Essa conversão visa evitar a destinação da mercadoria pelo Estado e é aplicável apenas até o momento em que os bens são efetivamente leiloados ou destruídos.
5. Jurisprudência Sobre o Perdimento por Abandono
A jurisprudência dos Tribunais Federais reforça o entendimento de que a multa de 1% sobre o valor aduaneiro é aplicável durante o prazo de impugnação do auto de infração. Após o encerramento do processo administrativo e a confirmação da pena de perdimento, a única forma de recuperar os bens é por meio da conversão da pena em multa de 100% do valor aduaneiro.
No Agravo de Instrumento nº 0021676-62.2012.4.03.0000/SP, o Tribunal Regional Federal da 3ª Região analisou um caso de perdimento por abandono, em que o importador tentou recuperar as mercadorias após a lavratura do auto de infração. O tribunal concluiu que, uma vez aplicada a pena de perdimento e estando a mercadoria em processo de leilão, não havia mais possibilidade de relevação com multa de 1%, restando ao importador apenas a opção de pagar a multa de 100% do valor aduaneiro antes da destinação final dos bens.

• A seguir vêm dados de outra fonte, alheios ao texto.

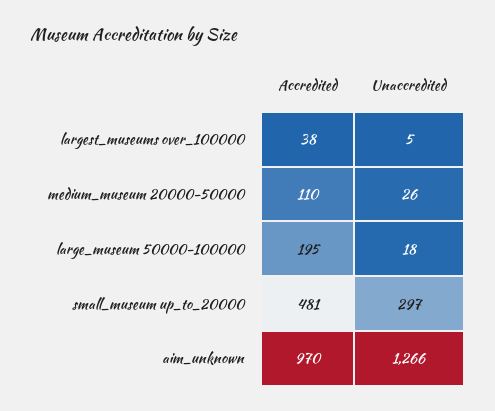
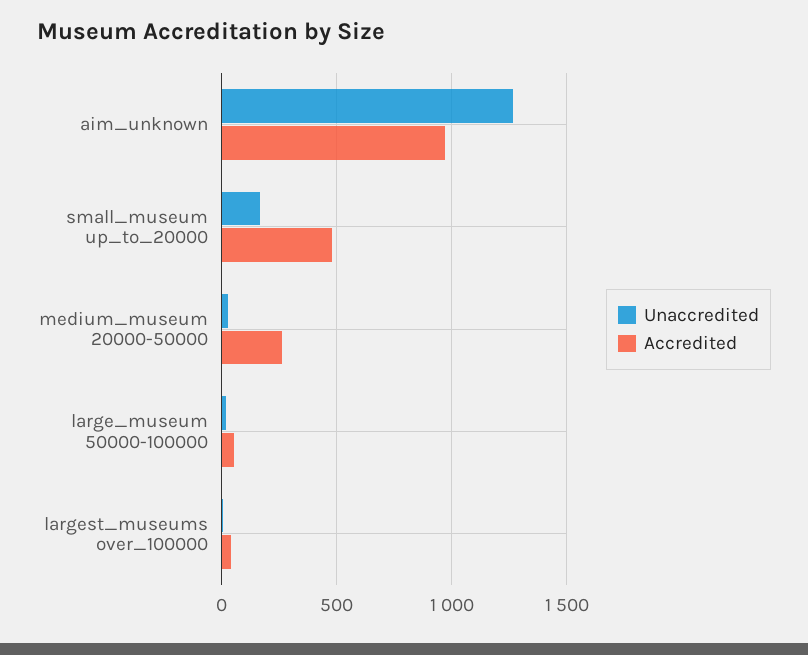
  {
    "Accredited": {
      "largest_museums over_100000": 38,
-     "medium_museum 20000-50000": 110,
+     "medium_museum 20000-50000": 250,
-     "large_museum 50000-100000": 195,
+     "large_museum 50000-100000": 50,
      "small_museum up_to_20000": 481,
      "aim_unknown": 970
    },
    "Unaccredited": {
      "largest_museums over_100000": 5,
      "medium_museum 20000-50000": 26,
      "large_museum 50000-100000": 18,
-     "small_museum up_to_20000": 297,
+     "small_museum up_to_20000": 150,
      "aim_unknown": 1266
    }
  }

Esse entendimento é importante para a consolidação da prática administrativa no Brasil, reforçando a necessidade de o importador agir de maneira tempestiva durante o processo administrativo, sob pena de perder o direito à multa reduzida e, em última análise, a própria mercadoria.
6. Conclusão
A pena de perdimento por abandono é uma das sanções mais utilizadas no Direito Aduaneiro para regularizar a situação de mercadorias deixadas em recintos alfandegados por longos períodos. O processo de aplicação da pena é formal e regulamentado, garantindo ao importador o direito de defesa e a possibilidade de regularização mediante a relevação da pena com o pagamento de uma multa de 1% sobre o valor aduaneiro, durante o curso do processo administrativo.
Após o encerramento do processo e a confirmação da pena, a única forma de evitar a perda definitiva das mercadorias é o pagamento de uma multa de 100%, o que reflete a severidade da sanção imposta e a importância de o importador cumprir com suas obrigações aduaneiras dentro dos prazos estipulados.
Portanto, a legislação aduaneira brasileira estabelece um equilíbrio entre a sanção de perdimento e as possibilidades de regularização, oferecendo mecanismos que visam tanto a proteção do interesse público quanto a recuperação das mercadorias por parte do importador.
Referências:
Decreto-Lei nº 1.455, de 7 de abril de 1976.
Decreto nº 6.759, de 5 de fevereiro de 2009 (Regulamento Aduaneiro).
Jurisprudência do TRF3: AI nº 0021676-62.2012.4.03.0000/SP.